Quando tale sollievo viene riconosciuto ed analizzato nella sua causalità può spingere ad una valutazione più lucida della propria esistenza e a prese di consapevolezza che implicano anche sentimenti dolorosi.
Altrimenti il rischio è quello che il senso di ristoro e di liberazione sia qualcosa di estemporaneo e transitorio, in un orizzonte in cui di fatto nulla cambierà, in una ciclicità di lamento, fuga e ritorno.
Dentro fino al collo
Ma la peculiare quiete descritta da tanti non si esaurisce pienamente in queste casistiche, si può confondere con sentimenti più ovvi e banali e sovrapporsi ad essi, pur restando qualcosa che va oltre.
Essa non sembra poggiare sulla rimozione della minaccia, sul far finta che non esista, ma basarsi al contrario sulla “convivenza” con essa.

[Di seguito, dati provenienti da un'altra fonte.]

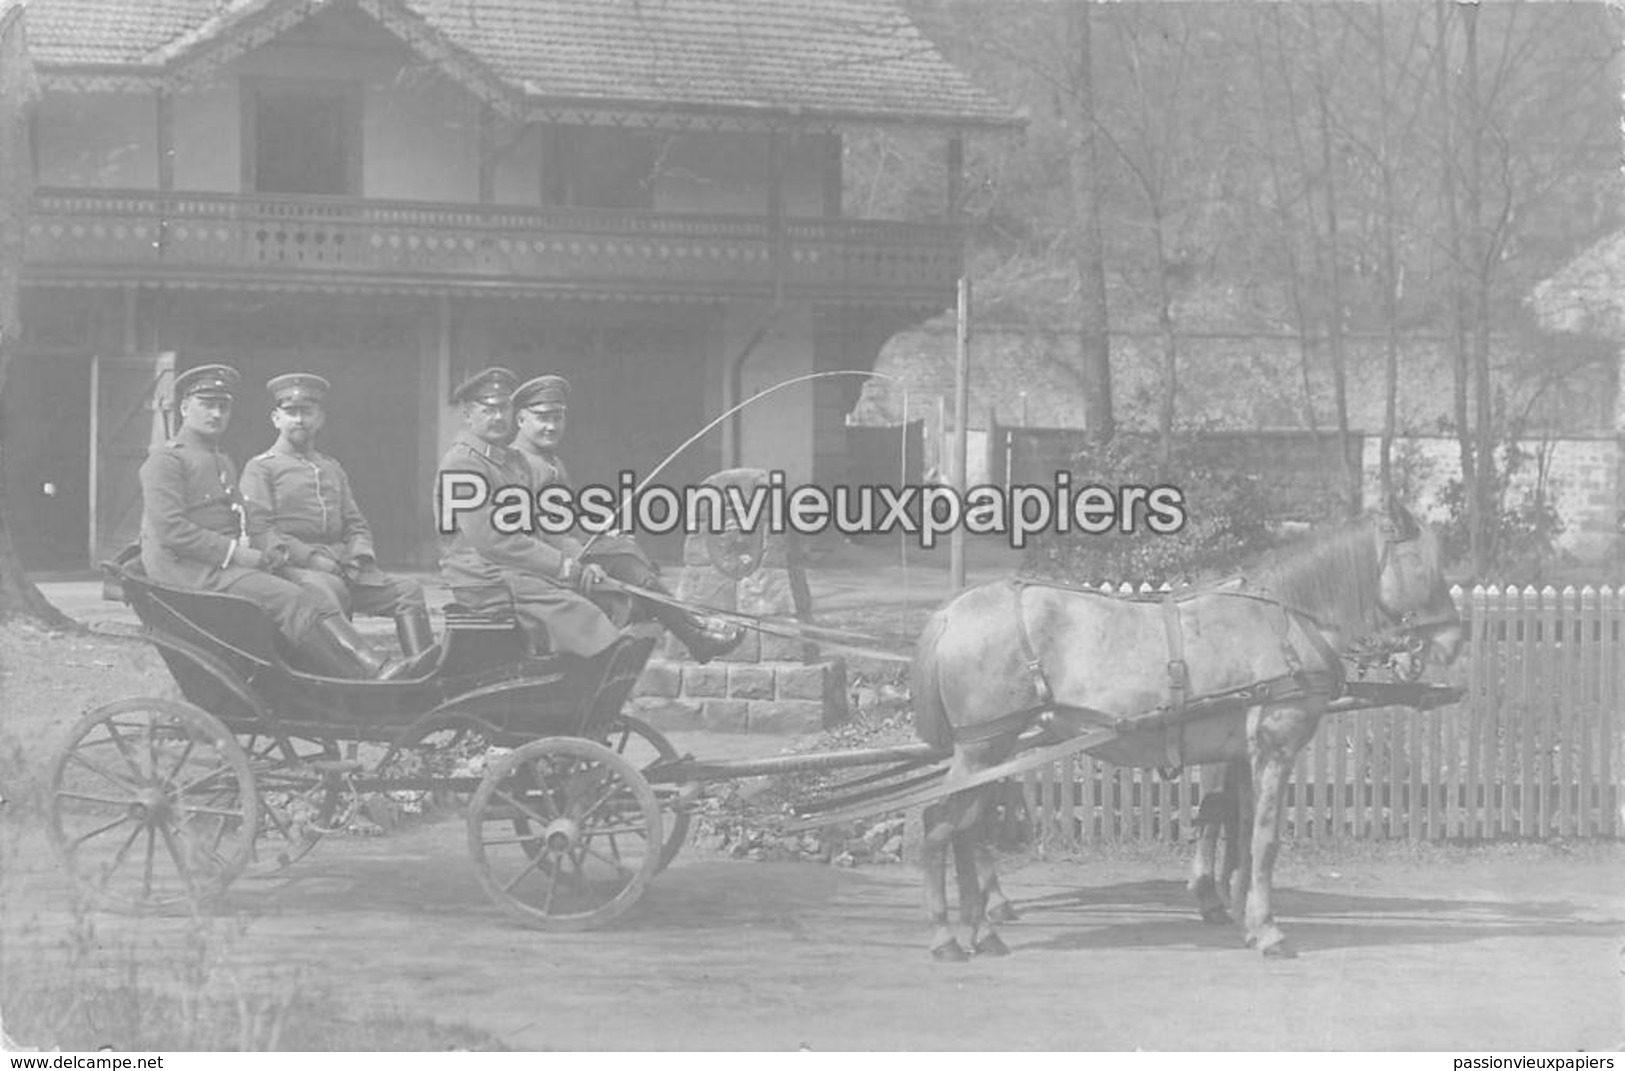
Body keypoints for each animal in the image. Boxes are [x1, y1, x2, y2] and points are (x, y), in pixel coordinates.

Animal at [916, 497, 1462, 962]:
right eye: (1422, 563)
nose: (1454, 641)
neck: (1285, 622)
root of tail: (952, 612)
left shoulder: (1243, 754)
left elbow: (1238, 831)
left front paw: (1241, 914)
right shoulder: (1275, 750)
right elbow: (1264, 841)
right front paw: (1267, 930)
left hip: (996, 752)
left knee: (965, 829)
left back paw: (982, 931)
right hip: (985, 748)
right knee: (941, 824)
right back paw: (947, 936)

Oggi si parla tanto di “convivere” con il virus in termini pratici, ci si riferisce al ritorno alle varie attività, ma non si fa cenno a cosa significhi tale coabitazione sul piano psichico.
Ecco, questa specifica, assurda pace l’essere umano può incontrarla proprio quando gli vengono tolte tutte le certezze, come sta facendo il virus. Quando tutto è perduto, quando il susseguirsi delle emozioni di paura, rifiuto e attivismo afinalistico si estinguono è lì che inizia la vera convivenza, quando non c’è più nulla da fare se non “stare”.
Allora la resa si profila come il punto di scaturigine dell’enigmatica calma che ci sta interrogando. Questa resa non è da intendersi come arrendevolezza, come lasciarsi andare passivamente alla dominazione del nemico.
Essa è piuttosto coscienza di un’impotenza su un certo fronte, ma non certo su tutti. Non per nulla la ricerca di soluzioni e di adattamenti sempre migliori va avanti. Ma la premessa da cui parte ogni resistenza è l’accettazione che il danno è accaduto, che ci siamo dentro e che non possiamo far altro che affrontarne coraggiosamente tutte le conseguenze.
La calma descritta non è un Nirvana, uno scudo, un ottundimento delle emozioni. Essa assume piuttosto le caratteristiche di un risveglio, in cui tutte le percezioni sono acuite. La bellezza, i sentimenti, i colori, tutto diventa più nitido perché cessa di venir dato per scontato, qualcosa del mistero in cui siamo immersi sembra disvelarsi ai nostri sensi più che alla ragione.
Spogliati del “peso” del confort, delle certezze, dei binari già tracciati ci troviamo paradossalmente più liberi, più a contatto con le verità che l’abitudine tende a cancellare insieme alle nostre emozioni anestetizzate.
Salvezza
Il vuoto si rivela più pieno del pieno, e ci viene da chiederci se il dramma sia davvero l’unica forma di accesso possibile ad una pienezza simile. Forse l’amore è l’altra grande potenza che, scompaginando gli ordini prestabiliti, rinnova la vita e la salva nella sua dimensione autenticamente vibrante.
È evidente come sia dunque la conservazione a tutti i costi della “nuda vita” a far ammalare la vita stessa. L’eccesso di tutela, di garanzia, la prudenza che si trasforma in ossessione ingabbiano il sentimento vitale e lo fiaccano. Eppure non possiamo nemmeno dimenticarci di avere un corpo vivente e il valore della difesa della sua integrità. Come si fa a tenere insieme le due cose?
La conciliazione fra l’esigenza di salvare la vita biologica parallelamente a quella dell’anima pare esser data proprio dall’amore.
L’individuo, lottando, esponendosi, prodigandosi per l’altro, dimentica di tutelare se stesso salvandosi anche quando nel sacrifico estremo perde la vita. Perché perdendo la propria vita salva l’umanità dell’uomo.